解くべき問題: 以下の全行を、「colour」を「color」に置換したうえで、それ以外は変えずに書き直せ。画像を示す行は出力から除くこと。

与えられた情報:
########################################

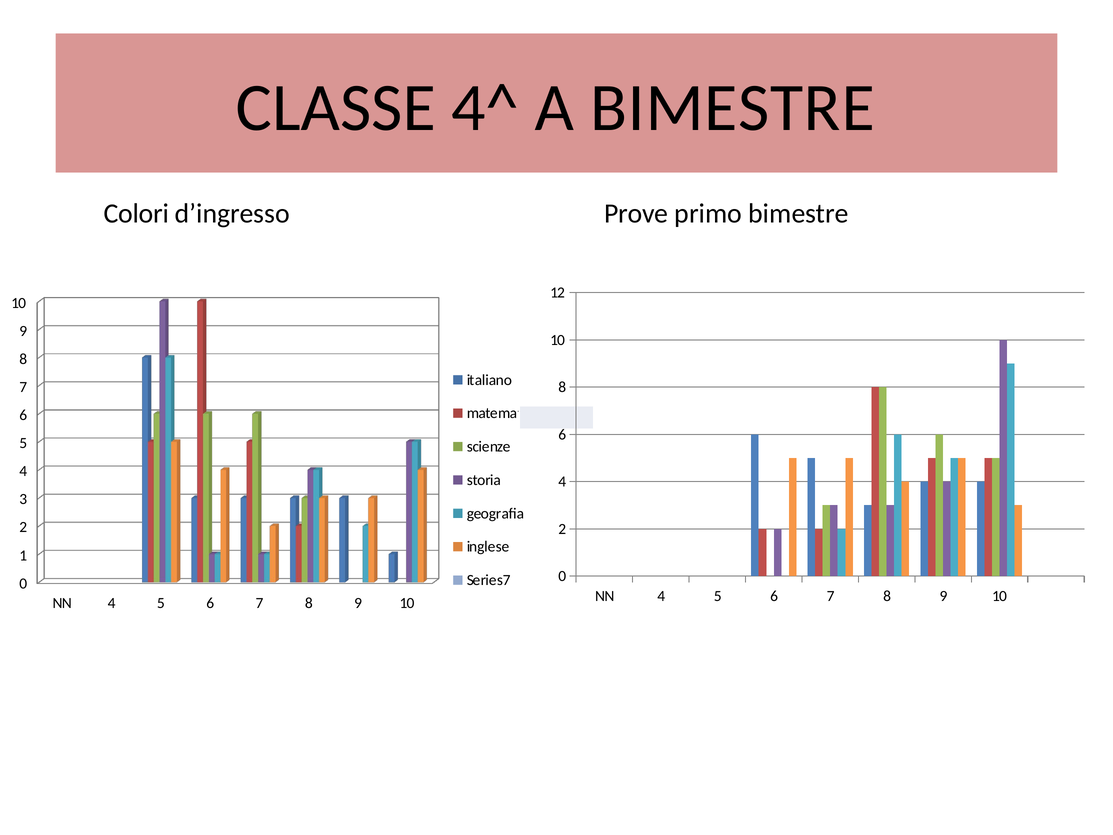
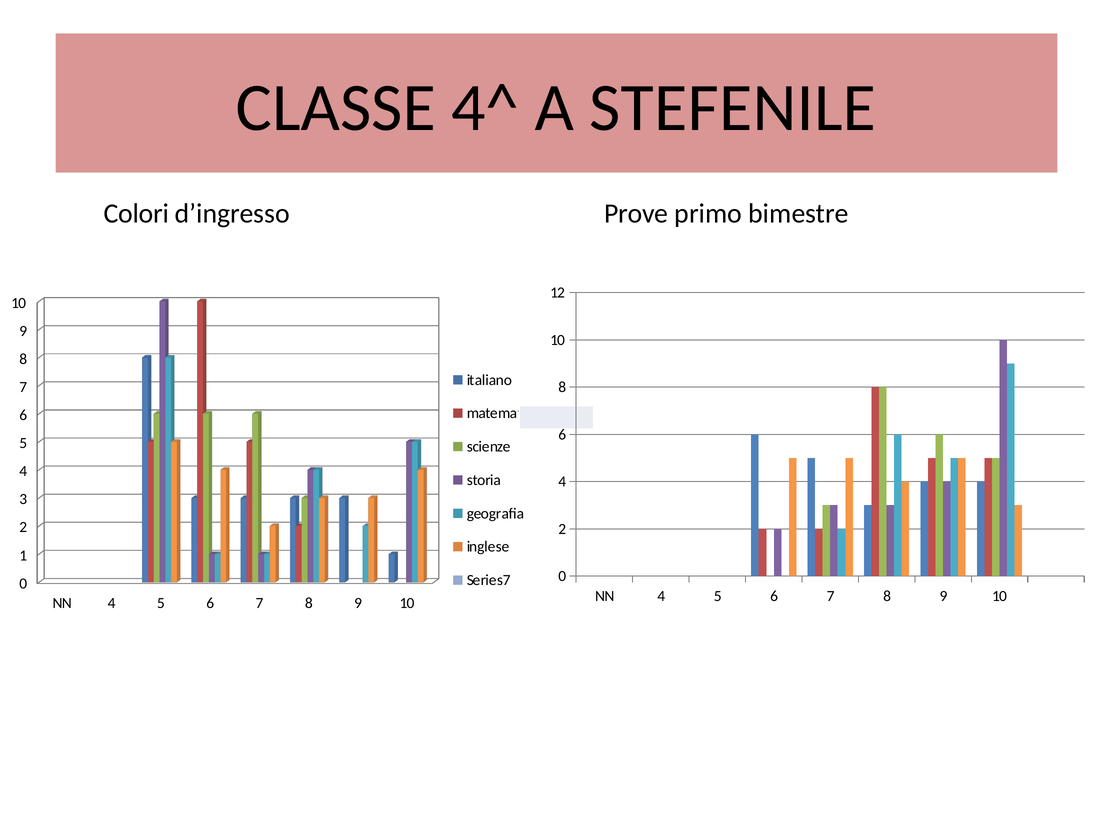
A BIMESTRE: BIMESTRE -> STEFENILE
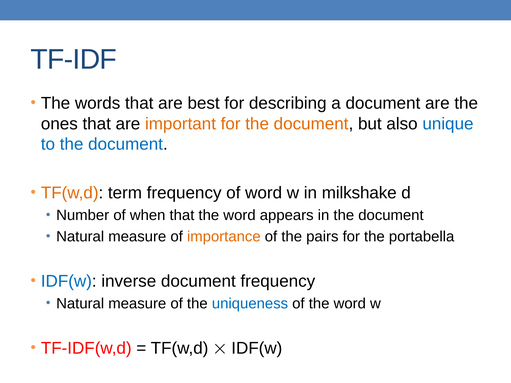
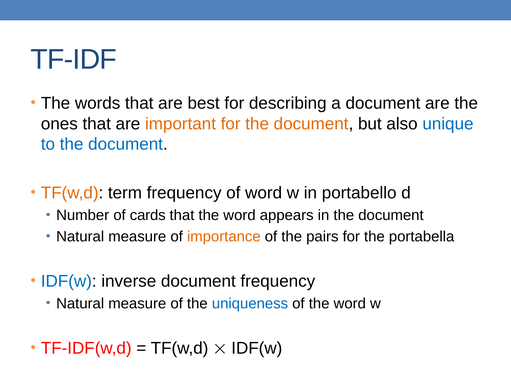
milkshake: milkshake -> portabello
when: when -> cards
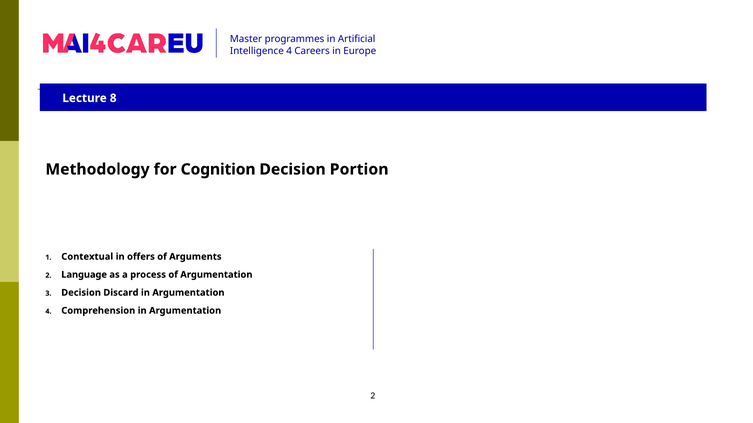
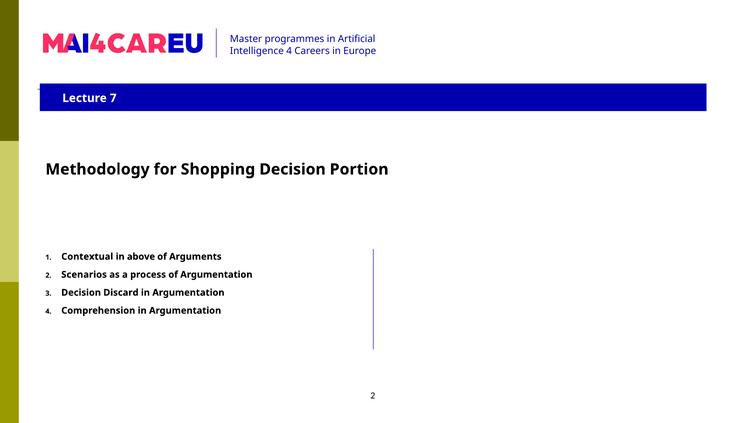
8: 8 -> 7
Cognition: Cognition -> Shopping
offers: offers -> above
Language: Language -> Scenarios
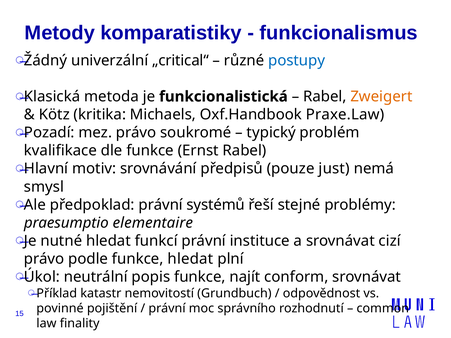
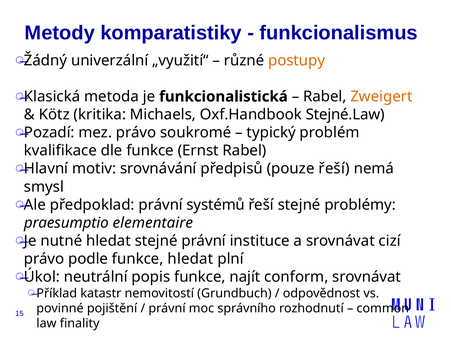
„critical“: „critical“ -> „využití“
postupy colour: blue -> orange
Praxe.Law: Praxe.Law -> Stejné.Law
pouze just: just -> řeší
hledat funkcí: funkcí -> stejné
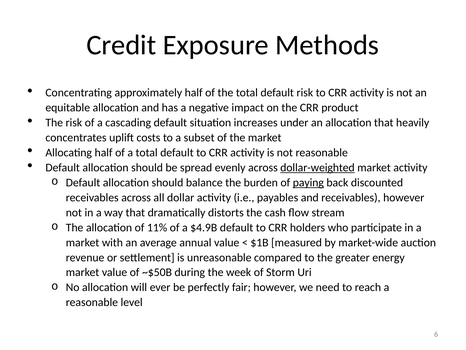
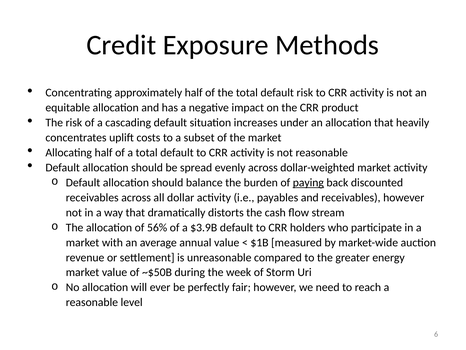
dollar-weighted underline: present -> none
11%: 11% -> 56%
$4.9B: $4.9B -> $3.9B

########################################

解答例:
A BIMESTRE: BIMESTRE -> STEFENILE
milkshake: milkshake -> portabello
when: when -> cards
8: 8 -> 7
Cognition: Cognition -> Shopping
offers: offers -> above
Language: Language -> Scenarios
„critical“: „critical“ -> „využití“
postupy color: blue -> orange
Praxe.Law: Praxe.Law -> Stejné.Law
pouze just: just -> řeší
hledat funkcí: funkcí -> stejné
dollar-weighted underline: present -> none
11%: 11% -> 56%
$4.9B: $4.9B -> $3.9B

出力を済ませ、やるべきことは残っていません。